Did you ever feel that you had to choose between breastfeeding/pumping and work responsibilities?
I remember one particular "high stakes" meeting during my first week or two back. A big external partner was coming in and, due to winter weather, arrived about 1 hour later than expected. I consciously made the decision to adjust my pumping schedule to accommodate the meeting. It meant sacrificing "maximizing" the volume of milk I would pump that day. I oscillated between feeling guilty to not be "prioritizing my baby" but ultimately decided to give myself grace. I wanted to work. I wanted to parent. Time is a bit of a zero-sum game and it wasn't going to be possible to do 100% of both. Ultimately, I made MANY MORE of those types of decisions over the years. Reflecting on it now, I would say that the tensions between scheduling pumping and working are simply a preview of ALL of the times a working parent is forced to prioritize one role over the other at any given moment in time.
Did you feel comfortable being 100% open and honest with coworkers about your breastfeeding/pumping needs?

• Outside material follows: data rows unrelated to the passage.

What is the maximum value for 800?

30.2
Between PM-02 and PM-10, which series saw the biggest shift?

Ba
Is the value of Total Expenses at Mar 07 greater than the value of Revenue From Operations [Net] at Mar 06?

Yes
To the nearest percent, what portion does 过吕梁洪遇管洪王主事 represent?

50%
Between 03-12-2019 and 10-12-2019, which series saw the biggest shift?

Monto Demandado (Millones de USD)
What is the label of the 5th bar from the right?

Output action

During my first time pumping, no I absolutely did not. I felt embarrassed and didn't want any of my male coworkers to even begin to picture me, half-naked, pumping milk out of my breasts in the supply closet. A man who visited our office once was discretely told I was pumping and he loudly exclaimed, "THAT'S DISGUSTING. Too much information! Why would you tell me that?" This experience furthered my sense of shame and embarrassment. I was always strategically and discretely carrying milk and my pump; I felt like it was on a "need to know" basis.
By baby #3, I wore my Bad Ass Mother Pumping journey on my sleeve. I was a leader of my organization and felt compelled to normalize pumping for one and all. I strode confidently to the refrigerator with my pumped milk and I supported the creation of a real, comfortable lactation room for the women coming after me.

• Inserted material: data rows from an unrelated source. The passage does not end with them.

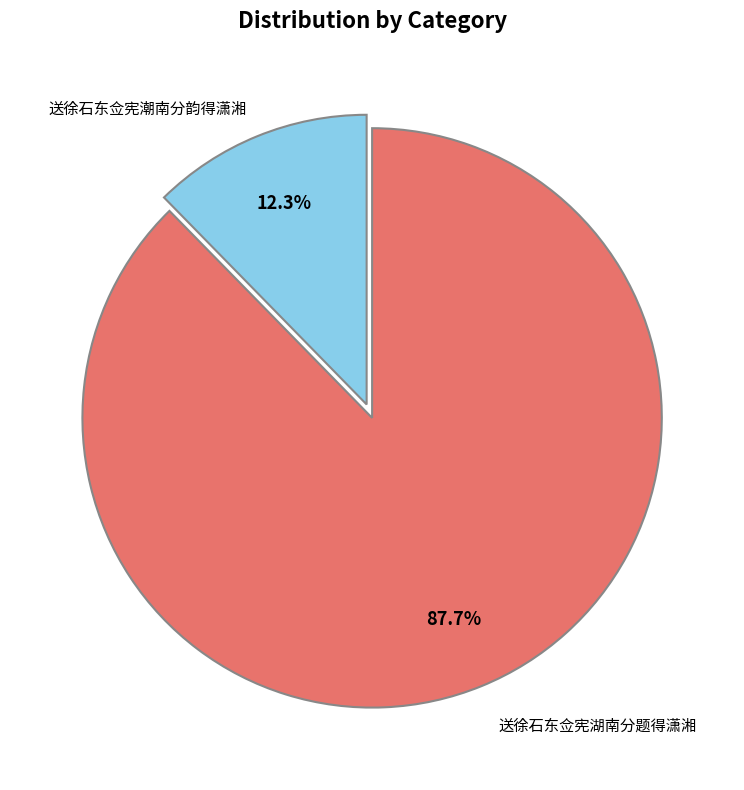

How many slices are in this pie chart?

2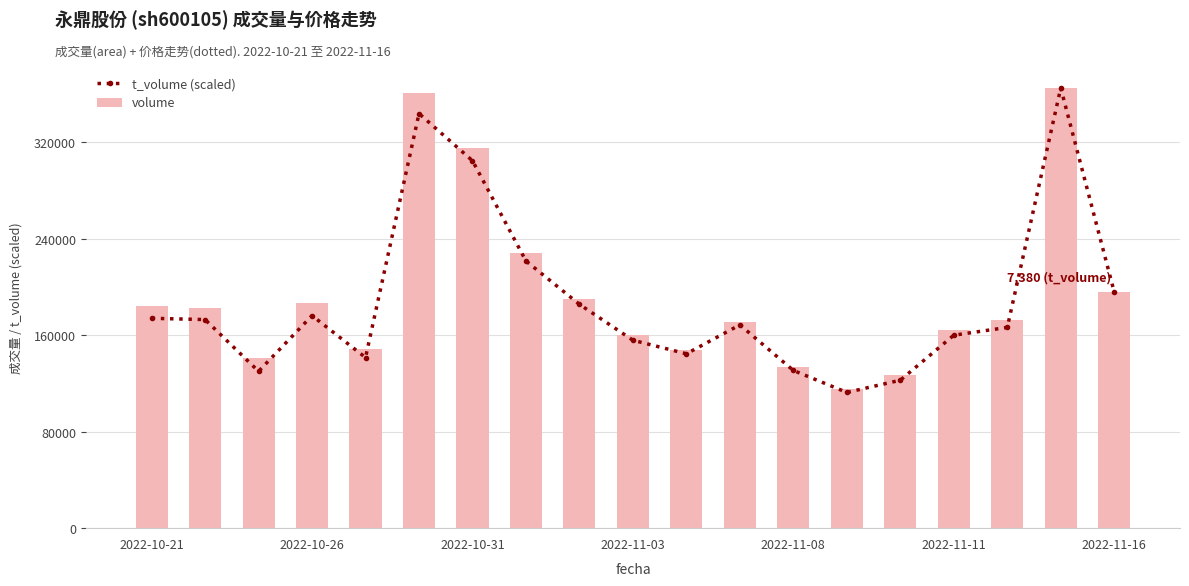

Which category has the highest value in the volume series?

17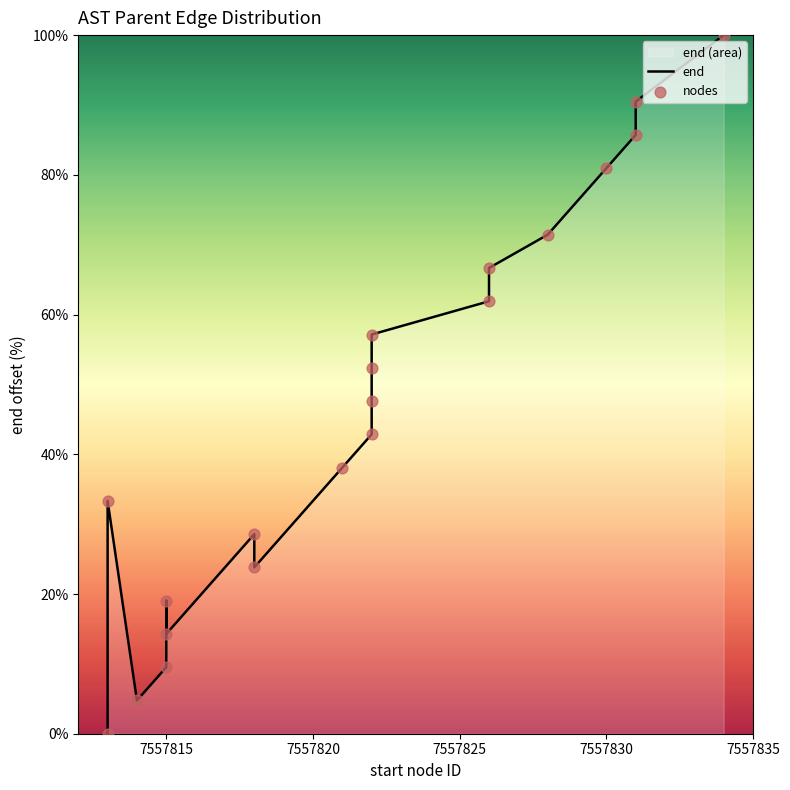

Which series reaches the maximum Y coordinate?

end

What do you wish someone would have taught you about integrating breastfeeding & working before you started?
I was lucky to have my first baby at around the same time as two of my closest girlfriends. We all returned to work concurrently, too. We shared all of our brain power developing our pumping plans. It was invaluable to have trusted peers for brainstorming and troubleshooting.
Did you end up hitting the goal you had set for yourself prior to returning to work? If not, what was the biggest roadblock to reaching the goal?
Yes, I met my goal.
What was your proudest pumping & working moment?

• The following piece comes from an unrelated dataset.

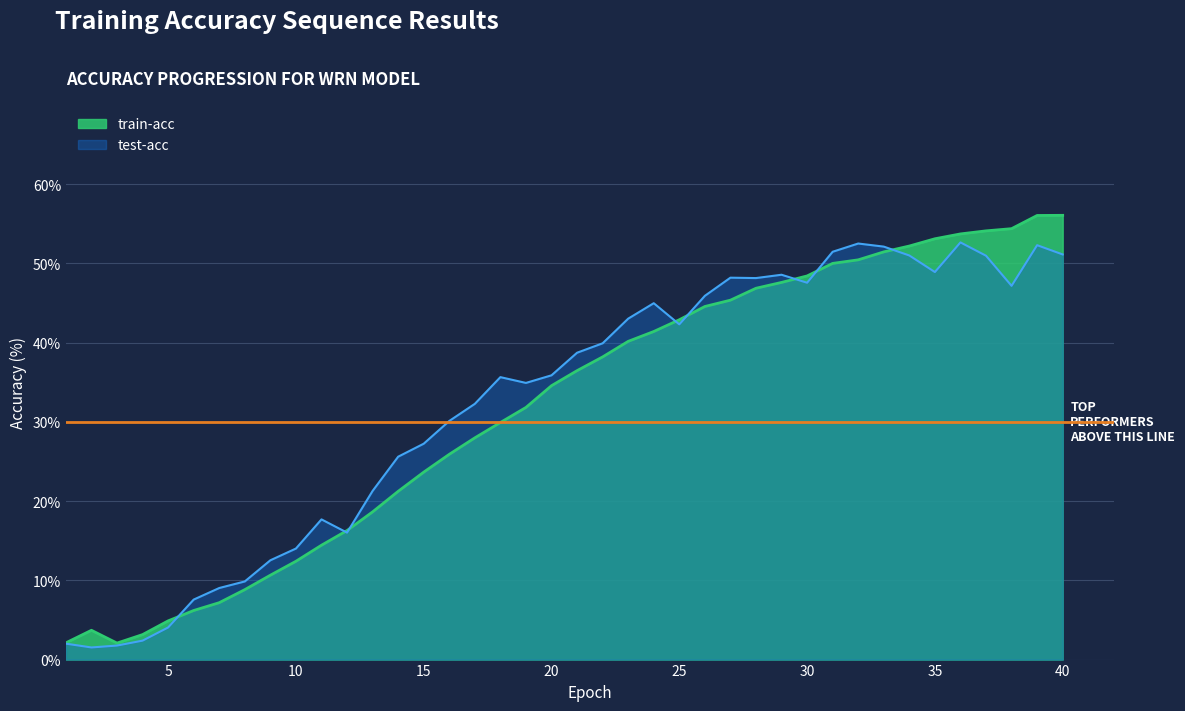

Reading left to right, what are all the values shown in this chart?

2.1	3.7	2.1	3.2	4.9	6.2	7.2	8.8	10.6	12.4	14.4	16.3	18.6	21.2	23.7	25.9	28.0	29.9	31.8	34.6	36.5	38.2	40.2	41.4	42.9	44.6	45.4	46.9	47.6	48.4	50.0	50.4	51.4	52.2	53.1	53.7	54.1	54.4	56.0	56.1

My proudest moment was setting the pumping mothers that came behind me up for success. First of all, I advocated for the pumping space to be in a comfortable, temperature-controlled room (still a former supply closet, but we made it work!!). I felt so proud to call these new mothers to tell them I had their backs, texting them with pictures of a cozy, secure, and well-equipped lactation lounge. It became a passion project for me: my organization painted the space a soothing green color I chose and I contributed an area rug, comfy (but wipeable!) chair, a little table, and a minifridge from home! I wanted these pumping moms to feel safe, appreciated, and supported. I even left bouquets of flowers and little cards on their first day of work.
I think COMMUNITY is the most important part of pumping at work - even though it's a slog and an individual responsibility, it's so important to feel part of a tribe of Bad Ass Mother Pumpers. That's why I think Proud Ounces is such a key development in the next wave of empowering women to be great employees AND breastfeeding moms.
Is there a tip you would want to pass on to a new mom just starting her pumping & working journey?
GRACE. Cut yourself slack. It's not going to be perfect. It is likely going to be all sorts of messy. You will absolutely cry over spilled milk...it's all part of the journey. Be kind to yourself. Take care of yourself. Healthy Mama, Healthy Baby - no matter how many ounces of milk you pump on any given day.